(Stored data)
-- Start --
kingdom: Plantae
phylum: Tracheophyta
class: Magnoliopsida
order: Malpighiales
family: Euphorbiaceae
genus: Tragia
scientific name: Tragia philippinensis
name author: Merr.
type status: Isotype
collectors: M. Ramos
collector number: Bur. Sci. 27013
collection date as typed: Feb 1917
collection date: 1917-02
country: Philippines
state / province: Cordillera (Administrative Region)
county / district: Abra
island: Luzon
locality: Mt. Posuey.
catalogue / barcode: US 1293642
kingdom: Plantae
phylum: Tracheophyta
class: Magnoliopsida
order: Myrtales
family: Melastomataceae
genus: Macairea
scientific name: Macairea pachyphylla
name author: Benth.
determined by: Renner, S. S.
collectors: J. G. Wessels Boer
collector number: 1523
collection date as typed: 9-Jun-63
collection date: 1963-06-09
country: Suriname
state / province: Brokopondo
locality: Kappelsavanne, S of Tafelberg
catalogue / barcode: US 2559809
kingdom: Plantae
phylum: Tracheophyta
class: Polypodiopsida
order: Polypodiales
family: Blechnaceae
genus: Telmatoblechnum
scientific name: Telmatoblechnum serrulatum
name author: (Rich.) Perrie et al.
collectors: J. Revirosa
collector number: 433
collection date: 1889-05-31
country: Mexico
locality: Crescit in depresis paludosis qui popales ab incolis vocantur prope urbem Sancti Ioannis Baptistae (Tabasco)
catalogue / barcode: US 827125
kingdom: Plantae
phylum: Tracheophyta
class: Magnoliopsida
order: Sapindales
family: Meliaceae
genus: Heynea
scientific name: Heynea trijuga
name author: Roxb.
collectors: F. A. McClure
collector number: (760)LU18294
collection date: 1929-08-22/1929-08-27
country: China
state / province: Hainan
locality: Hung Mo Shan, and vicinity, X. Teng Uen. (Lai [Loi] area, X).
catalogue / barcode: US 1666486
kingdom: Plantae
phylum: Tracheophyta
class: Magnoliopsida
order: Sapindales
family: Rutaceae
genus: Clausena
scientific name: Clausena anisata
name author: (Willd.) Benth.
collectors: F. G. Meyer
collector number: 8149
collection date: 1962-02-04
-- End --
* Work instructions *
Arrange the records as a Markdown table with the columns "Row" and "Entry," beginning at the first line of the records and running through the line containing "state / province: Cordillera". Number each line in order, and leave out any blank lines.

* Problem solution *
| Row | Entry |
|---|---|
| 1 | kingdom: Plantae |
| 2 | phylum: Tracheophyta |
| 3 | class: Magnoliopsida |
| 4 | order: Malpighiales |
| 5 | family: Euphorbiaceae |
| 6 | genus: Tragia |
| 7 | scientific name: Tragia philippinensis |
| 8 | name author: Merr. |
| 9 | type status: Isotype |
| 10 | collectors: M. Ramos |
| 11 | collector number: Bur. Sci. 27013 |
| 12 | collection date as typed: Feb 1917 |
| 13 | collection date: 1917-02 |
| 14 | country: Philippines |
| 15 | state / province: Cordillera (Administrative Region) |